**Passage to read:**
::::

Friday, 10 September 2004
Molly Ivins says...
Sorry to just cut and past someone else's article. But is is worth reading and it is Molly Ivins. Here it is:

AUSTIN, Texas -- This is the Tommy Corcoran column. Tommy the Cork, so dubbed by FDR, was a Washington wise man. His various biographers called him the ultimate insider, the super lawyer and the master fixer. He came to Washington in 1926 to clerk for Justice Oliver Wendell Holmes and became a fixture, an almost institutional source of wisdom about American politics, before his death in 1981.

The Cork had a theory about how to choose a president. He always said it didn't matter who was running, that it was unnecessary to pay any attention to them. What matters, he said, is the approximately 1,500 people the president brings to Washington with him, his appointments to the positions where people actually run things. The question to consider is which 1,500 people we get.

So here are a few suggestions:

At the EPA, you do not want people who think it's a good idea to allow more arsenic in the water. When someone, anyone proposes allowing more arsenic in the water, what you want is people at the EPA who promptly say: "No. Not a good idea."
There are some lawyers, and then there are other lawyers. You do not want lawyers at the Justice Department (or the White House or the Defense Department) who, when asked to prepare a legal brief defending torture, do so. You want lawyers at Justice (and the White House and the Defense Department) who say: "No. Torture is not a good idea. Trying to wiggle out from under our laws, international treaties and civilized norms is not a good idea."

You especially don't want lawyers who defend torture promoted to the federal bench. It is not a good idea to have the CIA using the same "interrogation technique" that was so favored by the Gestapo.

This is counterproductive as well as wrong. You don't want folks in charge of the IRS who think it is more important to audit poor people than rich people. That is dumb.

You do not want people in charge of foreign policy who are fools enough to believe in Ahmad Chalabi, a convicted con man and, it turns out, probably a spy for Iran. Those people should be fired. Especially when some of them are now also being investigated for giving classified information to Israel.

Having your Department of Homeland Security turn out to be a public disgrace indicates that you have either not put the right people in charge or they are not getting enough support.

When "Hurricane Hits Florida Yet Again" becomes a standing headline right up there with "Canadian Trade Talks Continue," you may want to put people in charge of policy who recognize that global warming not only exists but threatens us all.

If the people a president puts in charge of foreign policy are all from the same small circle of rigid ideologues, what happens is that they end up listening only to themselves, and on that way lies disaster.

When the people who are running the Food and Drug Administration do so to benefit the big processors and the big drug companies, people get hurt, and some of them die.

When the people in charge of prosecuting terrorists in this country screw up case after case, those people should be replaced.

::::

**What to work on:**
• 1. Shorten the paragraph of the column that begins "The Cork had a theory," keeping its main facts.
• 2. Write out the stretch of the column from "If the people" through "should be replaced." word for word.
Rely on the column alone.

**Material provided:**

::::

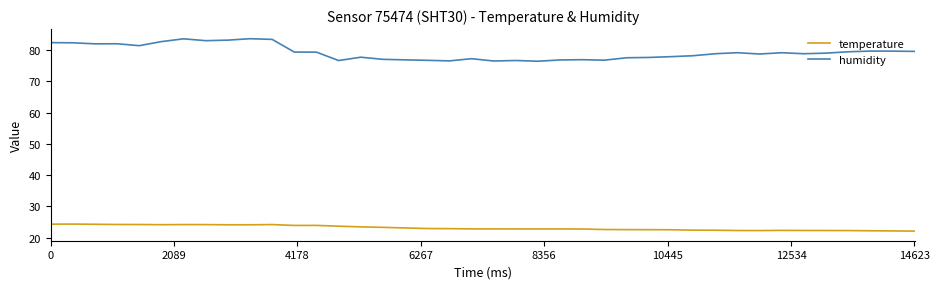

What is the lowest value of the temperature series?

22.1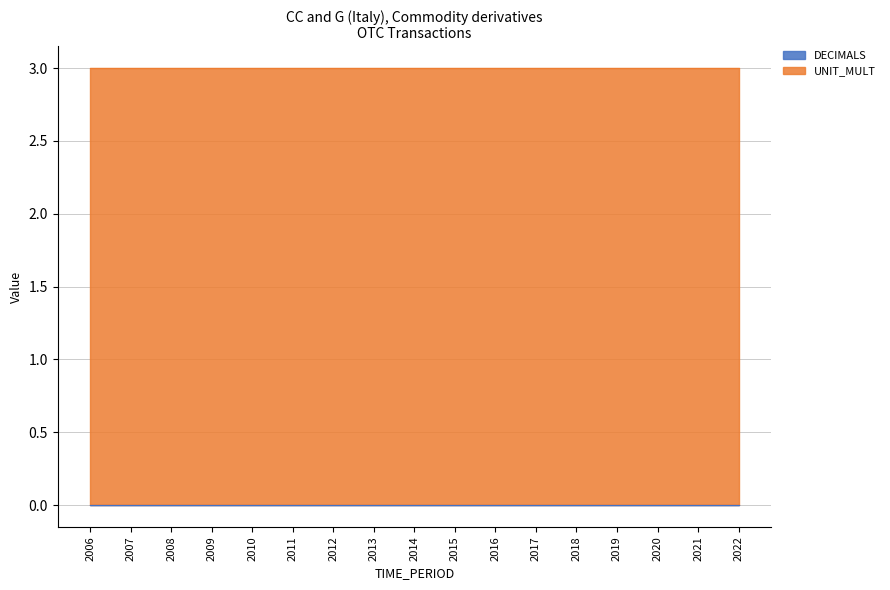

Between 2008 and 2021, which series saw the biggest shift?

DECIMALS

::::

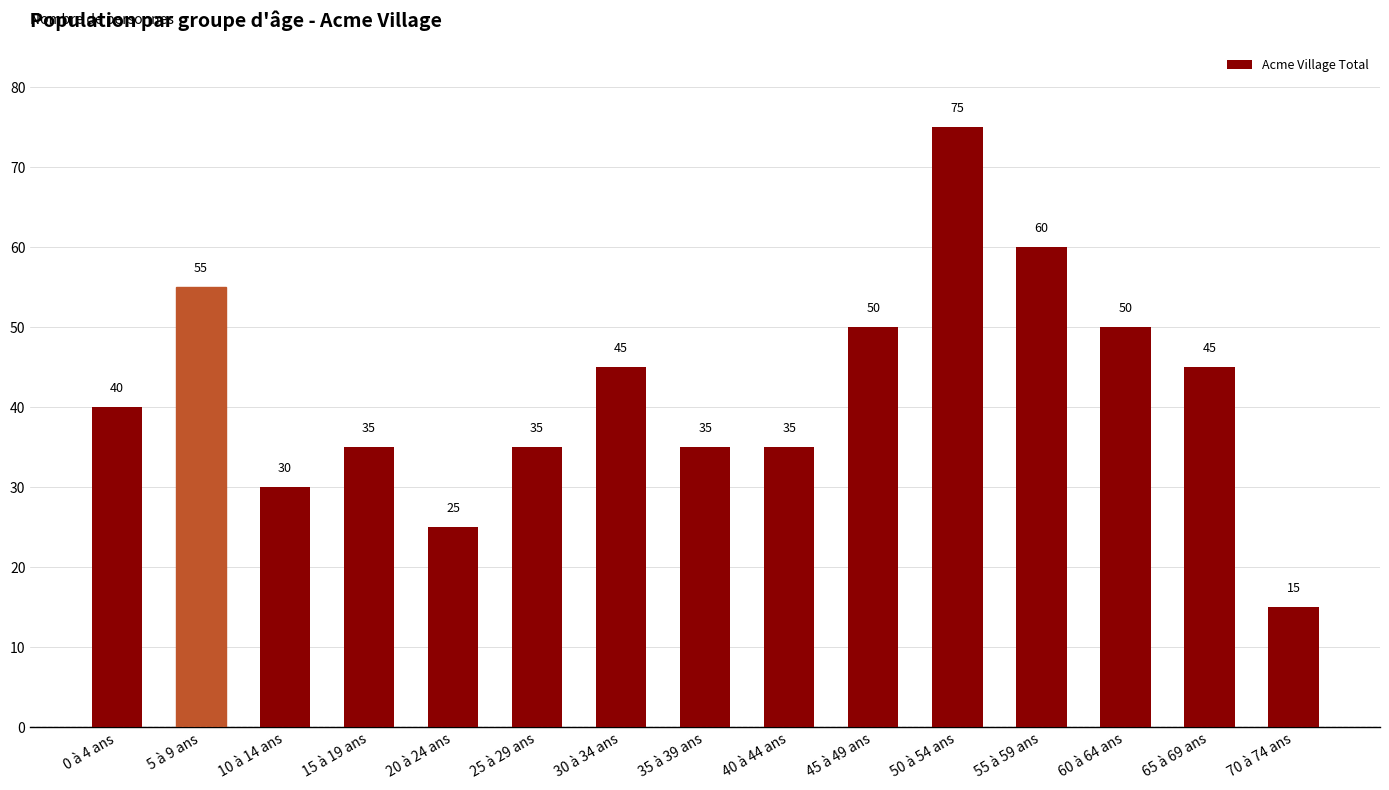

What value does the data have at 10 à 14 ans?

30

::::

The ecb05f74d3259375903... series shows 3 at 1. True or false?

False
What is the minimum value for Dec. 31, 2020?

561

::::

**Answers in order:**
• 1. The Cork held that the candidates themselves didn't matter and weren't worth paying attention to. What counts is the roughly 1,500 people a president brings to Washington and appoints to the posts that actually run things. So the real question is which 1,500 people we get.

• 2.
If the people a president puts in charge of foreign policy are all from the same small circle of rigid ideologues, what happens is that they end up listening only to themselves, and on that way lies disaster.

When the people who are running the Food and Drug Administration do so to benefit the big processors and the big drug companies, people get hurt, and some of them die.

When the people in charge of prosecuting terrorists in this country screw up case after case, those people should be replaced.